Before industrialization, drug trafficking in rural Guerrero concentrated mainly on production in remote rural areas controlled by organizations outside of the region. Newsworthy encounters were rare, often related to disputes between competing police agencies. “The state and federal police and military agencies had exclusive trade rights to patches of territory,” Kyle says. “When one of those agencies would buy opium from a town that was not within its turf, it would set off the other organizations in the area. But it really didn’t affect life in the town I worked in.”
By the late 2000s, however, violence was growing rapidly. Acapulco and the strip of resort towns stretching northwest to Ixtapa were emerging as a hot zone, fed largely by the flow of cocaine coming from South America through the coastal ports. “The opium and marijuana I was seeing in rural areas would feed into this, but cocaine was feeding the violence,” Kyle notes. “That was where all the money was.”
An event in December 2008 highlighted the surge of drug-related violence. Twelve soldiers in Chilpancingo, Guerrero’s capital, disappeared and were later found dead in the middle of the city. It marked the beginning of a sharp escalation in violence locally and nationally as traffickers sought increasingly gruesome ways to eliminate current competitors and warn off potential ones.
As trafficking activity increased, kidnapping and extortion also proliferated. For some politicians, corruption and bribery emerged as a survival strategy as cartels sought to filter nearly $40 billion in drug revenues through local economies. “Traffickers will show up with a pile of money and say, ‘Here, take that.’ ‘What do you want in return?’ ‘We’ll get to that later,’” Kyle says. “And what they eventually want in return is advance warning of any kind of military action—and you can’t say no to these people. If you do, you’re dead.”
Bridging the Gap
The Mexican government struggles to create structures to address the rise in drug crime, Kyle says. In 2006, President Felipe de Jesús Calderón declared war on and “quite successfully decapitated many of these organizations,” Kyle says. “We really are down to about two that are intact, out of about six to start with.” However, violence has increased as lower-level players attempt to re-create the structures that have been destroyed, he explains. “Most of the violence involves efforts to consolidate control among themselves, but there’s a lot of collateral damage.”

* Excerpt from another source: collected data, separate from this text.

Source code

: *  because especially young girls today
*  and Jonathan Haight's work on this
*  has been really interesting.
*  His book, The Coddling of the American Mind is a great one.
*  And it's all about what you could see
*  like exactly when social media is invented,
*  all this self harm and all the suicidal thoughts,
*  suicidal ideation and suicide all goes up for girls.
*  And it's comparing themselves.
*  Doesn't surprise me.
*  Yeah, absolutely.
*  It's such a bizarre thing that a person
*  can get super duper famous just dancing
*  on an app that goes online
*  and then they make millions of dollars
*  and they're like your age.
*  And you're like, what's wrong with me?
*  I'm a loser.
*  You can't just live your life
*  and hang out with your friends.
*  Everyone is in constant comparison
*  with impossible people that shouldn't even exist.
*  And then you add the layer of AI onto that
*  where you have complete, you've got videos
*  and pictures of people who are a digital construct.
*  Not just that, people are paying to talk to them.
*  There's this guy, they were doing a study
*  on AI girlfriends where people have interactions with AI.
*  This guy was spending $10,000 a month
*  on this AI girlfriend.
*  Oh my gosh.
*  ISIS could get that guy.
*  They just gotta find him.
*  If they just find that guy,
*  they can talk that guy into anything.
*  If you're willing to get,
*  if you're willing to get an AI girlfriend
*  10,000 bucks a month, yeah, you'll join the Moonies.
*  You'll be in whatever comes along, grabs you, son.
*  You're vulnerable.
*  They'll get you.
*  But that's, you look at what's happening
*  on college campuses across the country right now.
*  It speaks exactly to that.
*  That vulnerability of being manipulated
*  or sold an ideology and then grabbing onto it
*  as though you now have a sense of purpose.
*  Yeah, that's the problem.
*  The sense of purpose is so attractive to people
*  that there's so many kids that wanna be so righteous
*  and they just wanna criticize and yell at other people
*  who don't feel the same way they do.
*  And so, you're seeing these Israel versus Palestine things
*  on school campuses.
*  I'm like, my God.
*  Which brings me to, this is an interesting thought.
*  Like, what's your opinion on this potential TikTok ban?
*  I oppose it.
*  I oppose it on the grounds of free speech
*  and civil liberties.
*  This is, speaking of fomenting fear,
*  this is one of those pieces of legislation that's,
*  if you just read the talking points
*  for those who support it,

As the country’s economic structure shifts—and along with it, the demands placed upon the judicial system—the Mexican government is hurrying to keep up. “Mexico is attempting to rebuild a judiciary from the ground up that is modeled after ours, with open court cases, attorneys, the presumption of innocence, and a lot of things that are not present in Mexican law,” Kyle says. The revamp, begun in 2008, includes a 10-year phase-in period, during which representatives from the United States and other countries are helping to retrain judges, lawyers, and peace officers in the new system, even as the drug war rages in the background.

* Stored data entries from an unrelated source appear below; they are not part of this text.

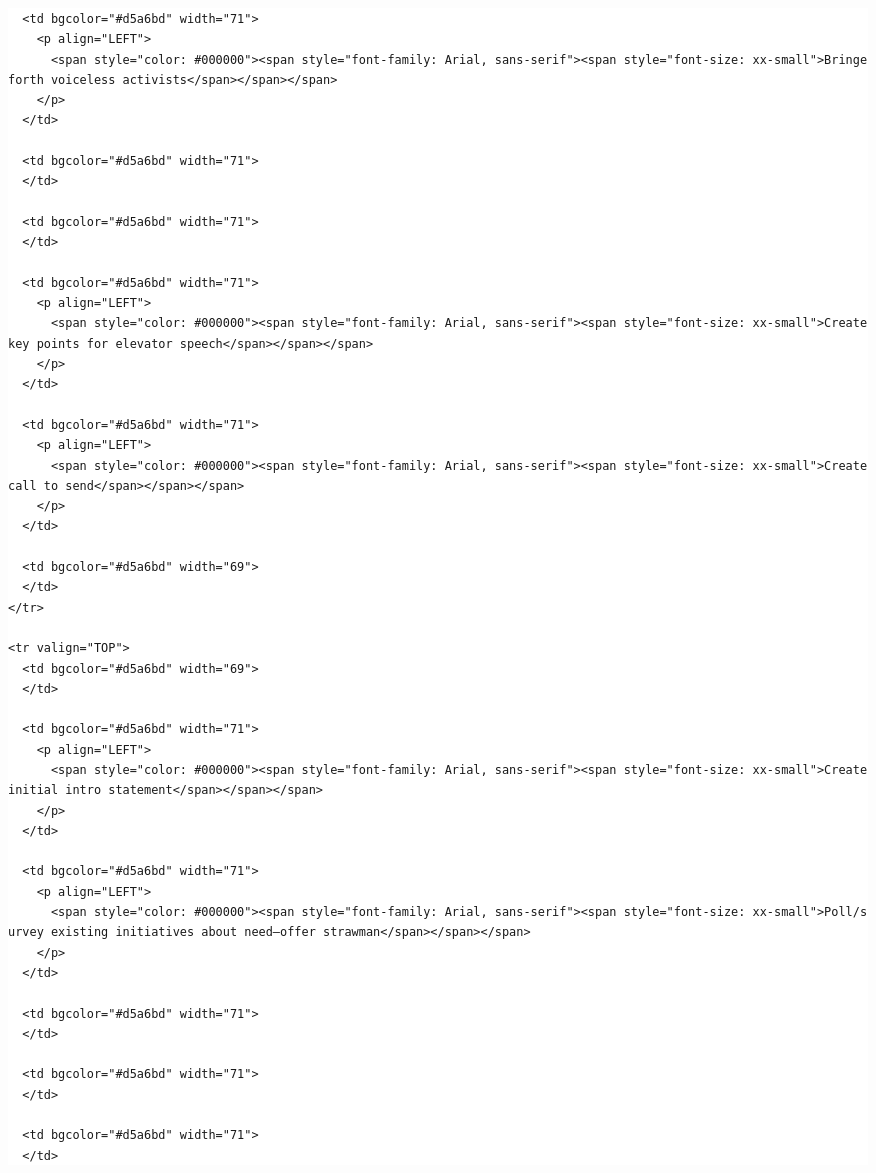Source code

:       <td bgcolor="#d5a6bd" width="71">
        <p align="LEFT">
          <span style="color: #000000"><span style="font-family: Arial, sans-serif"><span style="font-size: xx-small">Bringe forth voiceless activists</span></span></span>
        </p>
      </td>
      
      <td bgcolor="#d5a6bd" width="71">
      </td>
      
      <td bgcolor="#d5a6bd" width="71">
      </td>
      
      <td bgcolor="#d5a6bd" width="71">
        <p align="LEFT">
          <span style="color: #000000"><span style="font-family: Arial, sans-serif"><span style="font-size: xx-small">Create key points for elevator speech</span></span></span>
        </p>
      </td>
      
      <td bgcolor="#d5a6bd" width="71">
        <p align="LEFT">
          <span style="color: #000000"><span style="font-family: Arial, sans-serif"><span style="font-size: xx-small">Create call to send</span></span></span>
        </p>
      </td>
      
      <td bgcolor="#d5a6bd" width="69">
      </td>
    </tr>
    
    <tr valign="TOP">
      <td bgcolor="#d5a6bd" width="69">
      </td>
      
      <td bgcolor="#d5a6bd" width="71">
        <p align="LEFT">
          <span style="color: #000000"><span style="font-family: Arial, sans-serif"><span style="font-size: xx-small">Create initial intro statement</span></span></span>
        </p>
      </td>
      
      <td bgcolor="#d5a6bd" width="71">
        <p align="LEFT">
          <span style="color: #000000"><span style="font-family: Arial, sans-serif"><span style="font-size: xx-small">Poll/survey existing initiatives about need–offer strawman</span></span></span>
        </p>
      </td>
      
      <td bgcolor="#d5a6bd" width="71">
      </td>
      
      <td bgcolor="#d5a6bd" width="71">
      </td>
      
      <td bgcolor="#d5a6bd" width="71">
      </td>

“We’re in this window where the country is making the transition from pre-industrial to industrial,” Kyle says. “The institutions that would support an industrialized country are not quite strong enough to control the place, but the pre-industrial, agrarian society has broken down also. The political and judicial institutions required to sustain industrialization will develop as the country continues to develop. But it is a bloody process.”